PCI/H.100 Specific Requirements

The following are requirements for the PCI H.100 EXNET Connect:

The EXNET (ring) interface is similar for both the EXNET Connect product and the CSP. See the Hardware Installation and Maintenance Guide information for details on CSP system setup.

EXNET Connect appears as a normal CSP node on the ring. You can test it as an CSP node with the following exceptions:

• The EXNET Connect will not attempt to become the ring master; therefore, the system must have at least one other CSP 2040 or CSP 2090 on the ring to act as the ring master.

• The EXNET Connect always behaves like an CSP node with a single EXNET-ONE card installed (for example, ring redundancy is not supported).

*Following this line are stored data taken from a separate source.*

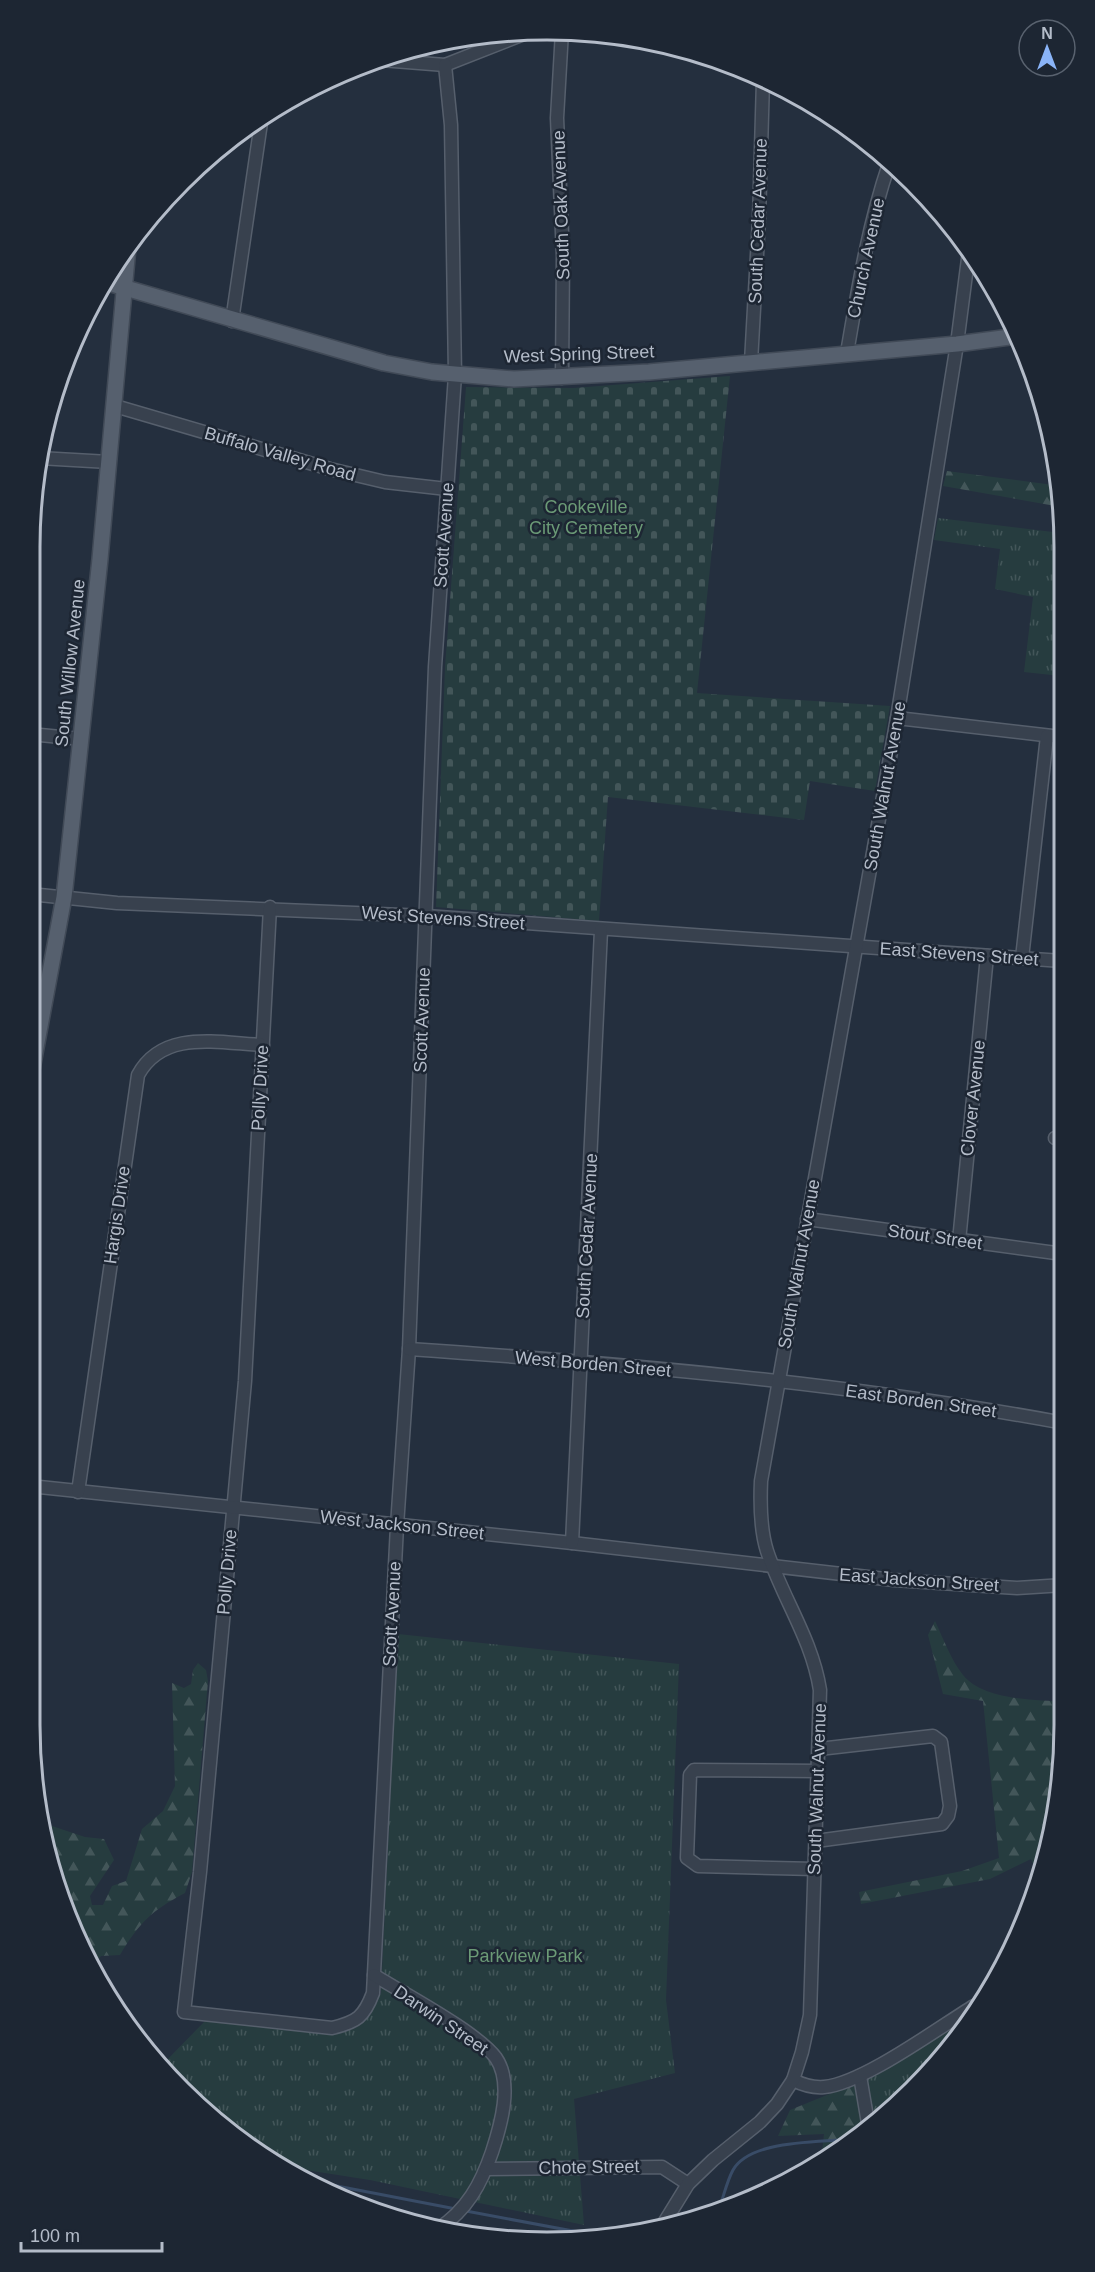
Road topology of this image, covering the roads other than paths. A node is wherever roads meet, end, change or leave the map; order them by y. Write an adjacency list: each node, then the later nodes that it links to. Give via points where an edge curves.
1 (561, 41): 18 (street, South Oak Avenue, via 557,118 563,256)
2 (501, 43): 4 (street)
3 (402, 62): 4 (street)
4 (445, 66): 17 (street, Scott Avenue, via 451,124)
5 (763, 89): 16 (street, South Cedar Avenue)
6 (260, 130): 12 (street)
7 (887, 170): 15 (street, Church Avenue, via 864,247)
8 (967, 264): 14 (street, South Walnut Avenue)
9 (127, 265): 11 (main road, South Willow Avenue)
10 (114, 285): 11 (main road, West Spring Street)
11 (125, 289): 12 (main road, West Spring Street); 19 (main road, South Willow Avenue)
12 (232, 321): 17 (main road, West Spring Street, via 374,361)
13 (1009, 337): 14 (main road, West Spring Street)
14 (957, 344): 15 (main road, West Spring Street); 23 (street, South Walnut Avenue)
15 (847, 353): 16 (main road, West Spring Street)
16 (751, 362): 18 (main road, West Spring Street)
17 (455, 375): 18 (main road, West Spring Street); 22 (street, Scott Avenue)
18 (562, 378)
19 (115, 406): 21 (main road, South Willow Avenue); 22 (street, Buffalo Valley Road, via 340,471 385,482)
20 (49, 459): 21 (street)
21 (109, 462): 27 (main road, South Willow Avenue)
22 (447, 489): 31 (street, Scott Avenue, via 434,686)
23 (897, 718): 25 (street); 33 (street, South Walnut Avenue)
24 (40, 735): 27 (street)
25 (1047, 736): 26 (street); 35 (street)
26 (1054, 736)
27 (81, 739): 29 (main road, South Willow Avenue)
28 (40, 895): 29 (street, West Stevens Street)
29 (64, 897): 30 (street, West Stevens Street, via 117,903); 37 (main road, South Willow Avenue)
30 (270, 907): 31 (street, West Stevens Street); 38 (street, Polly Drive)
31 (426, 916): 32 (street, West Stevens Street); 42 (street, Scott Avenue)
32 (601, 930): 33 (street, West Stevens Street); 43 (street, South Cedar Avenue)
33 (856, 948): 34 (street, East Stevens Street); 39 (street, South Walnut Avenue)
34 (987, 956): 35 (street, East Stevens Street); 40 (street, Clover Avenue)
35 (1022, 958): 36 (street, East Stevens Street)
36 (1054, 960)
37 (40, 1026)
38 (263, 1045): 47 (street, Hargis Drive, via 173,1045 161,1048 138,1075); 48 (street, Polly Drive, via 245,1381)
39 (807, 1219): 40 (street, Stout Street); 44 (street, South Walnut Avenue)
40 (959, 1241): 41 (street, Stout Street)
41 (1054, 1253)
42 (409, 1349): 43 (street, West Borden Street); 49 (street, Scott Avenue)
43 (581, 1362): 44 (street, West Borden Street); 50 (street, South Cedar Avenue)
44 (778, 1381): 45 (street, East Borden Street); 51 (street, South Walnut Avenue, via 760,1500 766,1549)
45 (1054, 1422)
46 (40, 1487): 47 (street, West Jackson Street)
47 (78, 1492): 48 (street, West Jackson Street)
48 (233, 1507): 49 (street, West Jackson Street); 57 (street, Polly Drive, via 184,2012 332,2028 353,2023 367,2009)
49 (397, 1526): 50 (street, West Jackson Street); 57 (street, Scott Avenue)
50 (572, 1543): 51 (street, West Jackson Street)
51 (774, 1568): 52 (street, East Jackson Street, via 936,1583); 53 (street, South Walnut Avenue, via 816,1664 822,1712)
52 (1054, 1586)
53 (819, 1749): 54 (street, South Walnut Avenue); 55 (street, via 933,1736 942,1742 950,1806 942,1824)
54 (818, 1771): 55 (street, South Walnut Avenue); 56 (street, via 694,1770 690,1775 687,1858 698,1866)
55 (816, 1841): 56 (street, South Walnut Avenue)
56 (815, 1869): 60 (street, South Walnut Avenue, via 810,2015)
57 (374, 1975): 62 (street, Darwin Street, via 477,2040 496,2058 504,2100)
58 (965, 2011): 59 (street)
59 (860, 2076): 60 (street, via 825,2087 808,2087); 61 (street)
60 (793, 2080): 63 (street, South Walnut Avenue, via 760,2122)
61 (867, 2118)
62 (486, 2169): 63 (street, Chote Street, via 662,2167); 65 (street, Darwin Street, via 461,2210)
63 (688, 2184): 64 (street, South Walnut Avenue)
64 (668, 2217)
65 (447, 2222)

You assign a card slot number between 0 and 31 (0x00 and 0x1F) to EXNET Connect using DIP Switch S4. The host for subsequent slot-related messages will use this slot number to set, for example, span assignments and the H.100 master clock.

The host can assign a maximum of 16 E1 or 21 T1 logical spans on the PCI H.100 card operating in the SCSA Compatibility Mode. However, it supports a maximum of 64 E1 or 80 T1 logical spans in the full H.100 mode.

The EXNET Connect’s Layer 3 is PPL-driven. The default PPL Protocol included in the system software is Clear Channel protocol, PPL component ID 75 (0x4B).

EXNET Connect can support multiple protocols. It allows the host application to download up to 10 protocols. If you attempt to download more than 10 protocols, EXNET Connect may send the following responses:

– 0xD3 - Invalid Protocol ID
(If the protocol ID is greater than 10)

– 0xA7 - PPL Table Already Exists
(If the protocol table ID is 1–10 but has already been downloaded)

The EXNET Connect uses the EXS Node Configure message (0x7F) with new entities defined to configure PCI H.100 mastership.

All configuration is maintained on a push button reset of the EXNET Connect card. This includes card-specific information (assigned spans, channels per span, H.100 bus, download software revisions, downloaded PPL Protocols, and so on) and ring-specific information (logical ring ID, ring service state, logical node ID, and so on).

When the host assigns spans on the PCI H.100 card, the span assignments are broadcast to all other nodes on the ring. Broadcasting the assignments guarantees unique span assignments among the nodes on the ring.